Die Realität sieht in Wahrheit allerdings oft anders aus. Während zunehmend mehr Bürger finanziell unter Druck geraten sind, blieb Putin lediglich seine Inszenierung als starker Mann. Doch weil so viele Menschen ums Leben kamen, wackelt laut Galeotti nun auch dieses Image. Das habe in der Gesellschaft Bestürzung hervorgerufen, die sich unter anderen auch in sozialen Netzwerken Bahn breche. Das Vertrauen der Bevölkerung in Putin sei gesunken.
Trotzdem glaubt Galeotti nicht, dass es in der nahen Zukunft zu einer Revolte und zu einem Umsturz innerhalb der russischen Gesellschaft kommt.

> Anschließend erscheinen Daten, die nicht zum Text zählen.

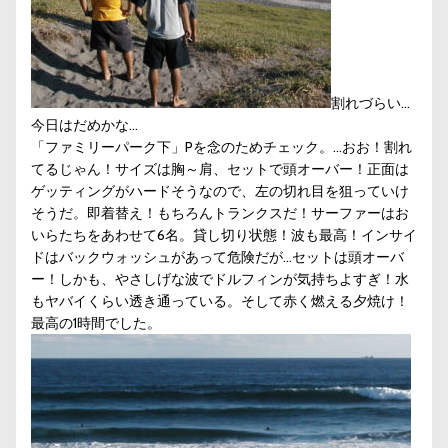
割れづらい…
今日はだめかな…
「ファミリーパーク下」Pを念のためチェック。…おお！割れ
てるじゃん！サイズは胸～肩、セットで頭オーバー！正面は
ゲッティングがハードそうなので、左の切れ目を狙っていけ
そうだ。即着替え！もちろんトランクスだ！サーファーはお
いらたちをあわせて6名。貸し切り状態！波も最高！インサイ
ドはバックウォッシュがあって危険だが…セットは頭オーバ
ー！しかも、やさしげな波でドルフィンが気持ちよすぎ！水
もヤバイくらい透き通っている。そして赤く燃える夕焼け！
最高の1時間でした。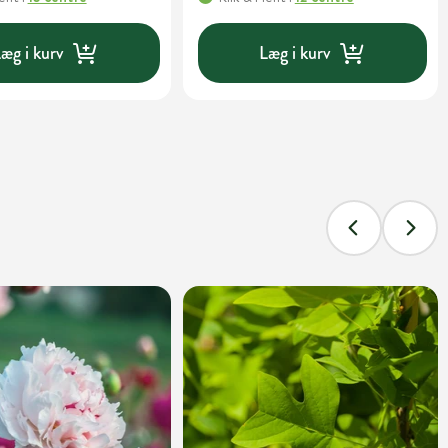
æg i kurv
Læg i kurv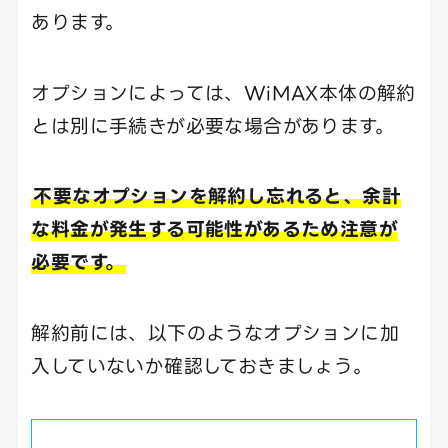
あります。
オプションによっては、WiMAX本体の解約
とは別に手続きが必要な場合があります。
不要なオプションを解約し忘れると、余計
な料金が発生する可能性があるため注意が
必要です。
解約前には、以下のようなオプションに加
入していないか確認しておきましょう。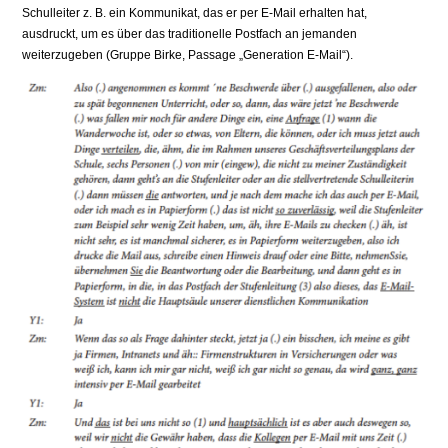
Schulleiter z. B. ein Kommunikat, das er per E-Mail erhalten hat,
ausdruckt, um es über das traditionelle Postfach an jemanden
weiterzugeben (Gruppe Birke, Passage „Generation E-Mail“).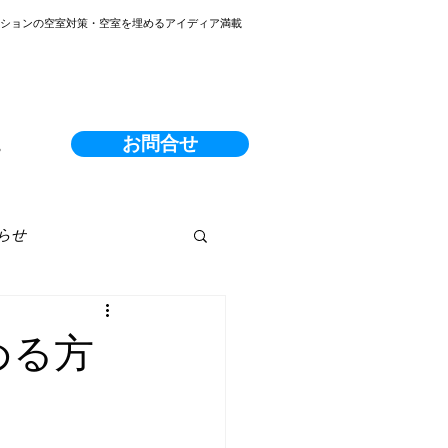
ンションの空室対策・空室を埋めるアイディア満載
お問合せ
る
らせ
める方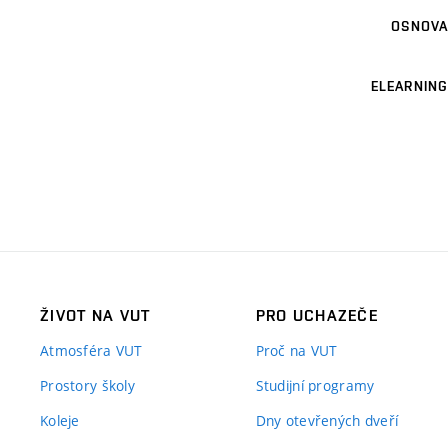
OSNOVA
ELEARNING
ŽIVOT NA VUT
PRO UCHAZEČE
Atmosféra VUT
Proč na VUT
Prostory školy
Studijní programy
Koleje
Dny otevřených dveří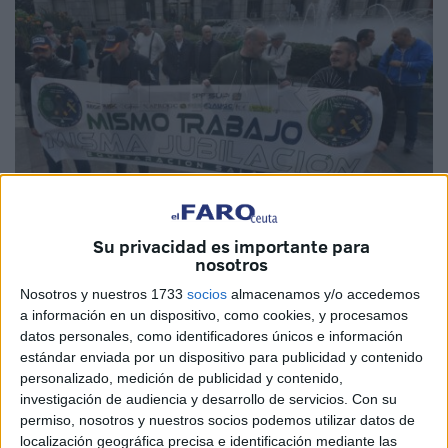
Su privacidad es importante para
Imagen de archivo
nosotros
Nosotros y nuestros 1733
socios
almacenamos y/o accedemos
a información en un dispositivo, como cookies, y procesamos
datos personales, como identificadores únicos e información
La Plataforma de Policía Nacional y Guardia Civil se
estándar enviada por un dispositivo para publicidad y contenido
concentrará el próximo 19 de marzo en las Delegaciones
personalizado, medición de publicidad y contenido,
investigación de audiencia y desarrollo de servicios.
Con su
de Gobierno de toda España.
permiso, nosotros y nuestros socios podemos utilizar datos de
localización geográfica precisa e identificación mediante las
Una plataforma compuesta por la mayoría de los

Stattdessen erodiere Putins Macht auf langsame Weise, indem er nach und nach die Loyalität und den Zuspruch der Bevölkerung verliere. Kommt es doch irgendwann zu Unruhen, werde Putin seinen Apparat nutzen und diese vermutlich mit Gewalt und Einschüchterung unterdrücken, rechnet Galeotti.
Putin steht nun unter Zugzwang: Einerseits verschärft er die Attacken auf die Ukraine. Andererseits wird sich sein Augenmerk auf Arbeiter aus Zentralasien richten, von denen es Millionen in Russland gibt. „Damit kann er zeigen, dass er hart durchgreift. Das Problem ist nur: Die russische Wirtschaft ist von diesen Arbeitern stark abhängig“, erklärt Galeotti. Er vermutet, dass Putin wirtschaftliche Nachteile in Kauf nimmt, um den Schein zu wahren.